Vulgarity, Vengeance and Jerry Sandusky

By Stjohnpa @faith_explorer

 by ANTHONY ESOLEN

Why the disgust with Sandusky?  “… now that people have lost the sense of sin, when someone breaks one of the few moral laws they still recognize, they have no experience of contrition and penance. They don’t know the psalmist, “Out of the depths, O Lord, have I cried unto thee.” Their judgments are severe precisely in proportion to their ignorance of themselves.”

The story is familiar by now. Nine years ago, a young football coach at Penn State walked into the locker room and heard odd noises from the showers. He peeked in, and claims to have seen a young boy with his hands placed on the walls, and a retired coach, Jerry Sandusky, embracing him from behind.
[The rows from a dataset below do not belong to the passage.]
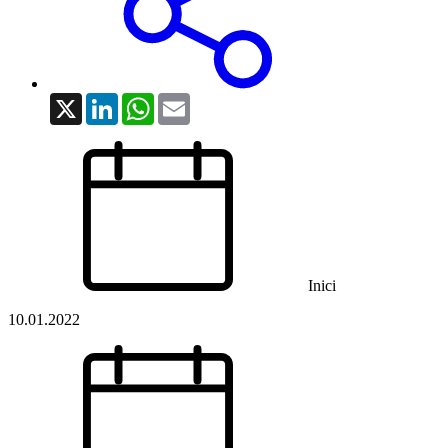
X
LinkedIn
WhatsApp
Email
Inici
10.01.2022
They Brought the Children by Vasily Polenov, c. 1900

He reported this to his superiors, and, after a perfunctory investigation, they let the matter drop. Other young men now claim that Sandusky recruited them through his charity, The Second Mile, and seduced them or pressured them into sexual activity.

Sandusky maintains that he is innocent. That seems implausible. Every time he opens his mouth, he comes across as all the more deviant, tangled in years and years of self-deceit and depravity. If he is guilty, as he appears to be, then he should spend a long time in prison.

But what puzzles me is not the factual dispute. It’s the reaction of the public in the comments appended to news articles on the scandal, which are unrelievedly vulgar, and express a gleeful delight in vengeance.

Some say that he deserves execution, others castration. Many look forward with satisfaction to the homosexual rape he will suffer in prison. For criminals, too, possess a code of good and evil, and though they may respect a killer, they despise child abusers.

What’s the puzzle, you may ask? It’s manifold. First, what, according to contemporary mores, is wrong about male penetrating male? We are told that this is just another form of sexual release; we are even asked to celebrate it, with gaudy parades down Main Street, attended by children, who will be encouraged, if they are “questioning,” to try it out — protected, of course, by a latex sheath.

But then, why the disgust with Sandusky, and why the sense that he would be justly punished by that same act? For the same people would not say, if he had kissed the boys, that the prisoners should make him suffer by kissing him in return.

Nor do they concentrate upon the age difference. Indeed, that difference accentuates the evil, but doesn’t change the nature of the act, and it’s the act that they revile, with most disgusting physicality.

Yet in their vilification of Sandusky, there’s not a trace of self-awareness. It’s not only that they never stop to question their tolerance of homosexual activity in general. It’s that they don’t examine their own consciences.

They’re blissfully free of sexual evil — because they happen not to be attracted sexually to children. They seem to understand that it is vile to corrupt the innocence of children. But if they reflected for a moment, they would see that we’ve been corrupting children for a couple of generations now.